Market Conditions and Seasonality - Supply - Supply for our Natural Gas Liquids Gathering and Fractionation segment depends on the pace of crude oil and natural gas drilling activity by producers, the decline rate of existing production, and the liquids content of the natural gas that is produced and processed. Our Mont Belvieu fractionation operation receives NGLs from a variety of processors and pipelines located in the Gulf Coast, west and central Texas, and the Rocky Mountain regions.

Our NGL gathering pipelines are also affected by operational or market-driven changes that impact the output of natural gas processing plants to which they are connected. The differential between the composite price of NGL products and the price of natural gas, particularly the differential between the price of ethane and the price of natural gas, may influence processing plant output. Typically, the forward price of ethane compared with the forward price of natural gas provides minimal or no processing spread. However, when the physical transactions occur, the price of ethane to natural gas has historically provided a positive processing spread. During 2007, ethane values remained above those of natural gas on a relative price basis, which resulted in ethane recovery from processing plants that deliver to our natural gas liquids gathering pipelines.

Demand - Demand for NGLs and the ability of natural gas processors to successfully and economically sustain their operations impacts the volume of unfractionated NGLs produced by processing plants, thereby affecting the demand for natural gas liquids gathering and fractionation services. Natural gas and propane are subject to weather-related seasonal demand. Other products are affected by economic conditions and the demand associated with the various industries that utilize the commodity, such as iso-butane and natural gasoline, which are used by the refining industry as blending stocks for motor fuel, ethane, and an ethane/propane mix. This ethane/propane mix is used by the petrochemical industry to produce chemical products, such as plastic, rubber and synthetic fiber.

Commodity Prices - In recent years, crude oil, natural gas and NGL prices have been volatile due to market conditions. We are exposed to market risk associated with adverse changes in the price of NGLs, the basis differential between the Mid-Continent and Gulf Coast regions, and the relative price differential between natural gas, NGLs and individual NGL products, which impact our NGL purchases, sales, exchange and storage revenue. When natural gas prices are higher relative to NGL prices, NGL production may decline, which could negatively impact our exchange services revenue. When the basis differential between the Mid-Continent and Gulf Coast regions is narrow, optimization opportunity and margins may decline. NGL storage revenue may be impacted by price volatility and forward pricing of NGL physical contracts versus the price of NGLs on the spot market.

[A block of data]
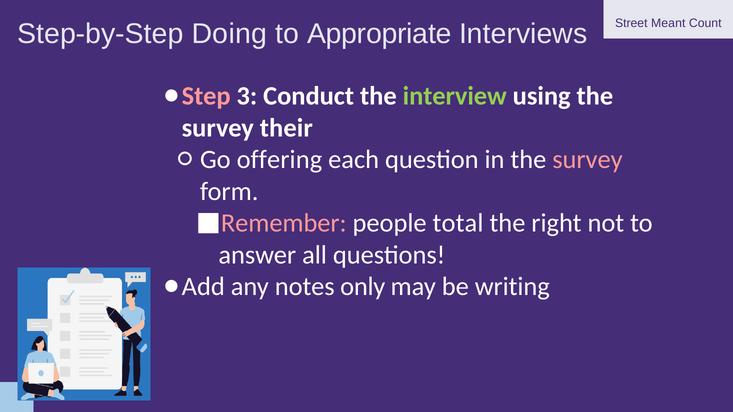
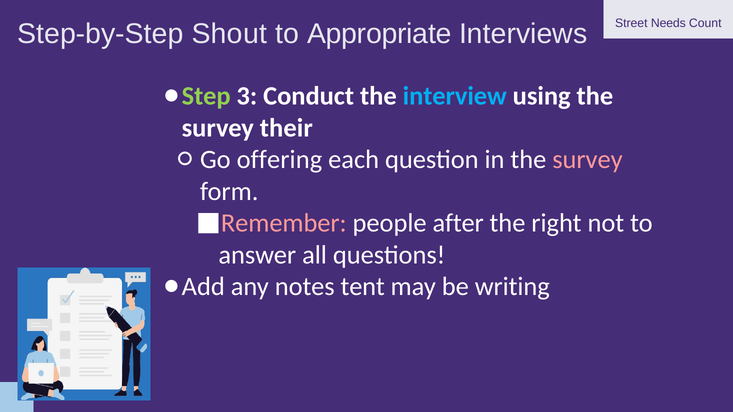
Meant: Meant -> Needs
Doing: Doing -> Shout
Step colour: pink -> light green
interview colour: light green -> light blue
total: total -> after
only: only -> tent
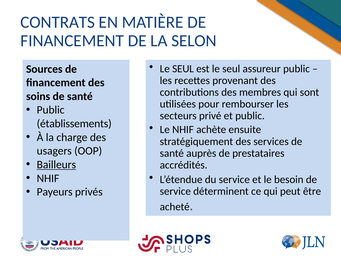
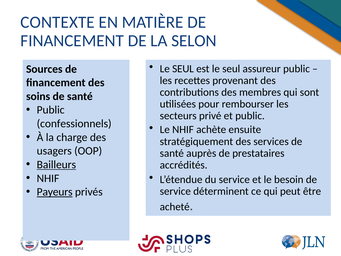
CONTRATS: CONTRATS -> CONTEXTE
établissements: établissements -> confessionnels
Payeurs underline: none -> present
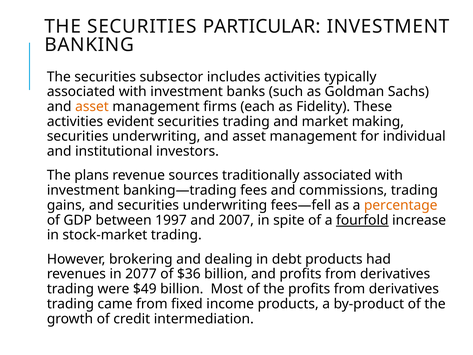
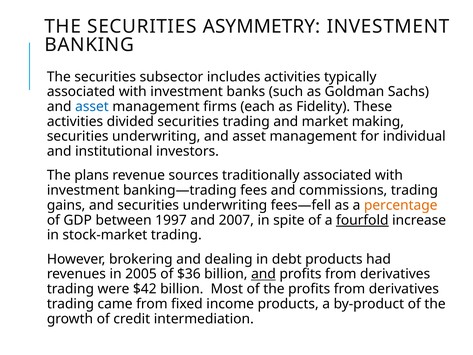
PARTICULAR: PARTICULAR -> ASYMMETRY
asset at (92, 107) colour: orange -> blue
evident: evident -> divided
2077: 2077 -> 2005
and at (263, 274) underline: none -> present
$49: $49 -> $42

### REQUIRED WORK
1. According to the text on natural gas liquids, what does the petrochemical industry produce from the ethane/propane mix?
2. Copy the passage of the text on natural gas liquids starting with "Demand - Demand" and going on through "and synthetic fiber.".

### ANSWERS BELOW
1. Chemical products, such as plastic, rubber and synthetic fiber.

2.
Demand - Demand for NGLs and the ability of natural gas processors to successfully and economically sustain their operations impacts the volume of unfractionated NGLs produced by processing plants, thereby affecting the demand for natural gas liquids gathering and fractionation services. Natural gas and propane are subject to weather-related seasonal demand. Other products are affected by economic conditions and the demand associated with the various industries that utilize the commodity, such as iso-butane and natural gasoline, which are used by the refining industry as blending stocks for motor fuel, ethane, and an ethane/propane mix. This ethane/propane mix is used by the petrochemical industry to produce chemical products, such as plastic, rubber and synthetic fiber.